Introduction to Visual Culture

Introduction to the role of visual cultural in the nineteenth and twentieth centuries in expressing and shaping both individual and collective identities. Case studies -- how imperialism has shaped our world, even today; gender roles and agency as these change over time; and critical events of the 20th/21st century -- draw from different regional histories and socio-cultural patterns. We examine a variety of visual genres - such as photography, popular posters, advertising, bodies and buildings in public spaces -- to study how visual culture can be used as evidence to understand the past, using the approaches of the disciplines of History and Art History.

▶ **TASK DIRECTIONS**:
Can you transcribe the visual culture course description, everything from "Introduction to Visual" down to "and Art History."?

▶ **GIVEN MATERIAL**:
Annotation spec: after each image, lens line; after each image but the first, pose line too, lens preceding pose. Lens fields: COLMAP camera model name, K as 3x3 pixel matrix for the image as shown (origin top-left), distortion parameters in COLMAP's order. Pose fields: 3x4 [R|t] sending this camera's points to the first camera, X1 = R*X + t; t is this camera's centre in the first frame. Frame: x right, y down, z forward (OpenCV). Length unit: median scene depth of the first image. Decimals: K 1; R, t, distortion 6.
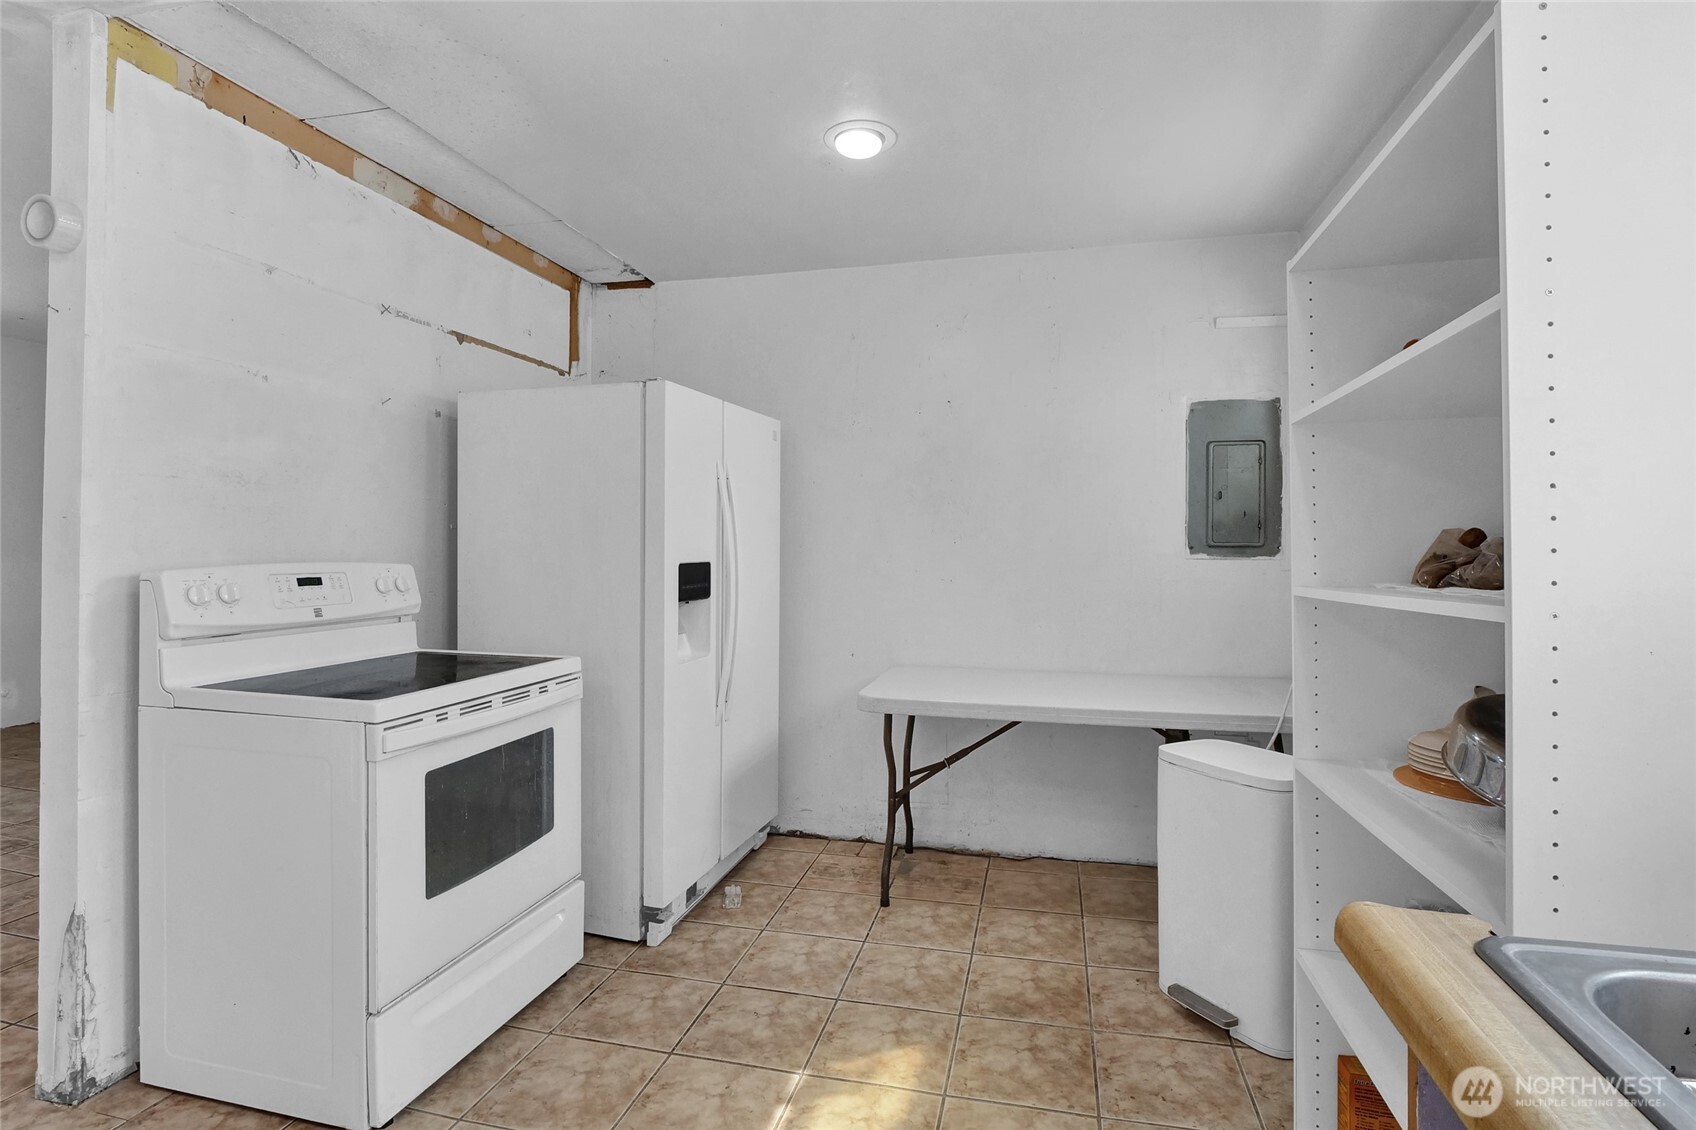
lens RADIAL K [[839.6, 0, 846.7], [0, 839.6, 541.9], [0, 0, 1]] dist [-0.000886, -0.000125]
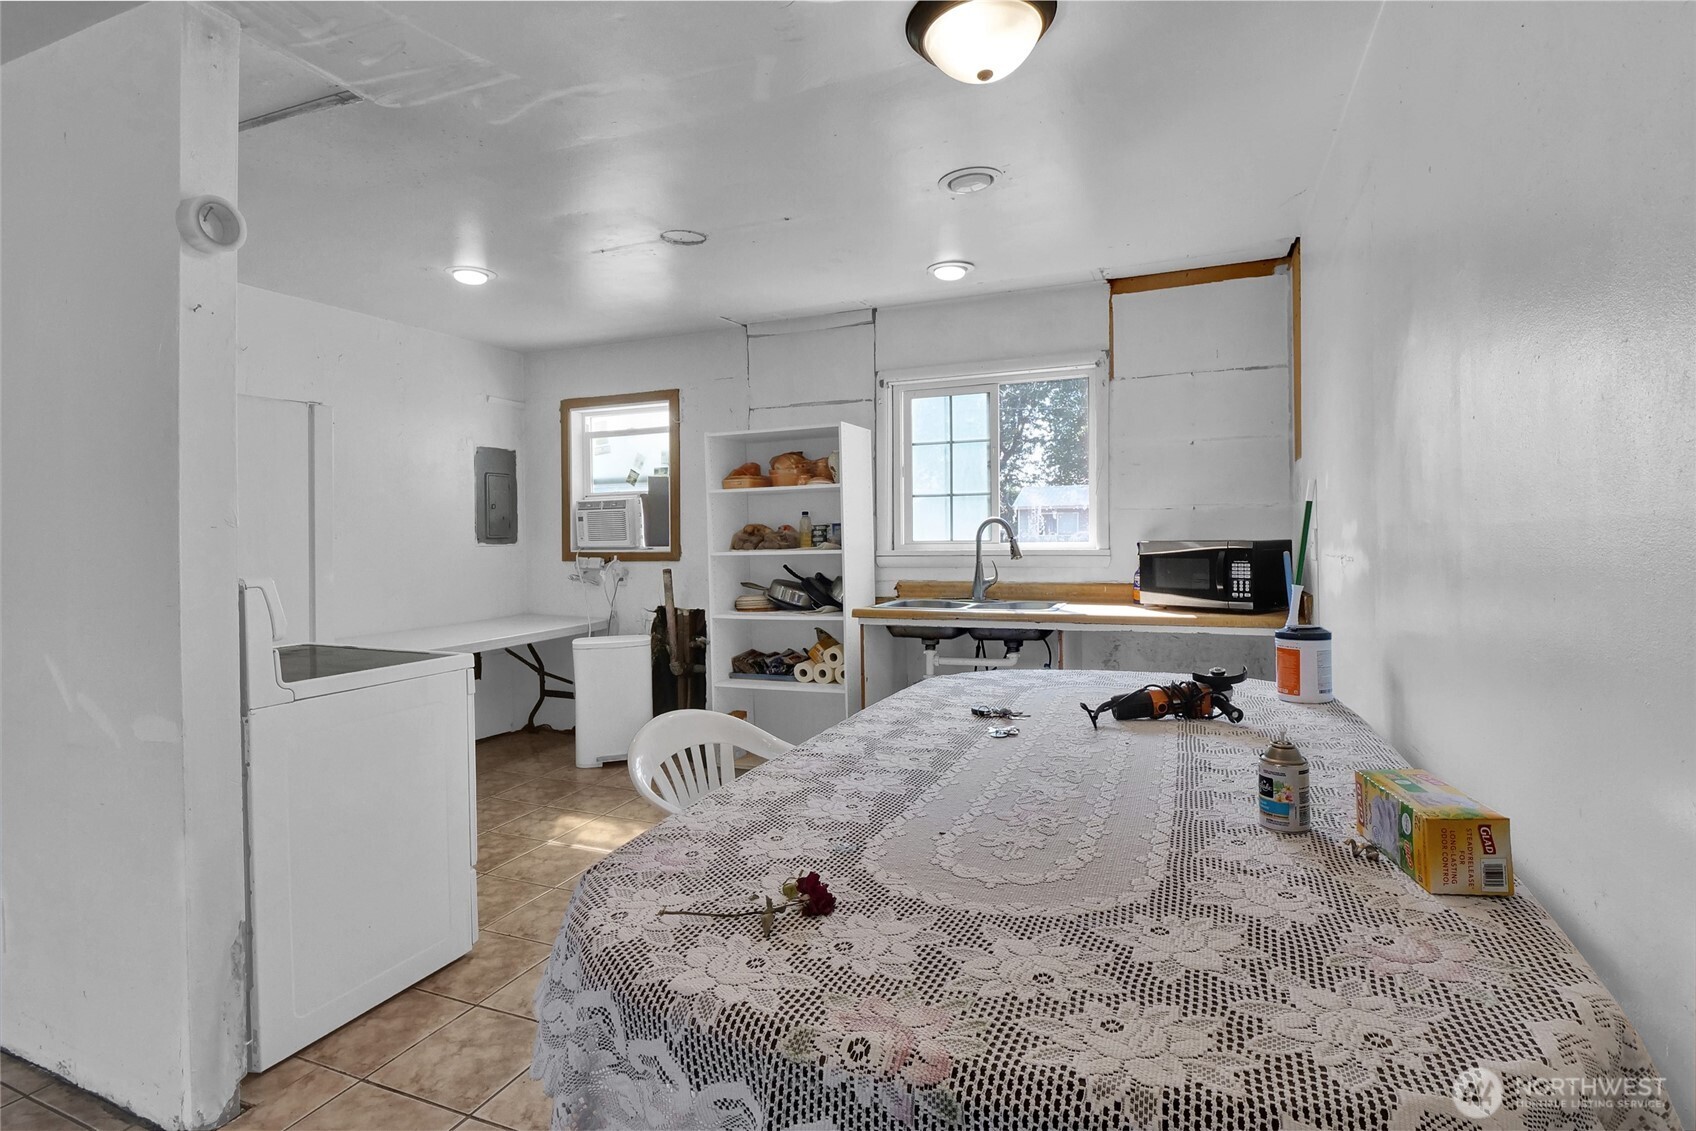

▶ **OUTPUT OF THE TASK**:
Introduction to Visual Culture

Introduction to the role of visual cultural in the nineteenth and twentieth centuries in expressing and shaping both individual and collective identities. Case studies -- how imperialism has shaped our world, even today; gender roles and agency as these change over time; and critical events of the 20th/21st century -- draw from different regional histories and socio-cultural patterns. We examine a variety of visual genres - such as photography, popular posters, advertising, bodies and buildings in public spaces -- to study how visual culture can be used as evidence to understand the past, using the approaches of the disciplines of History and Art History.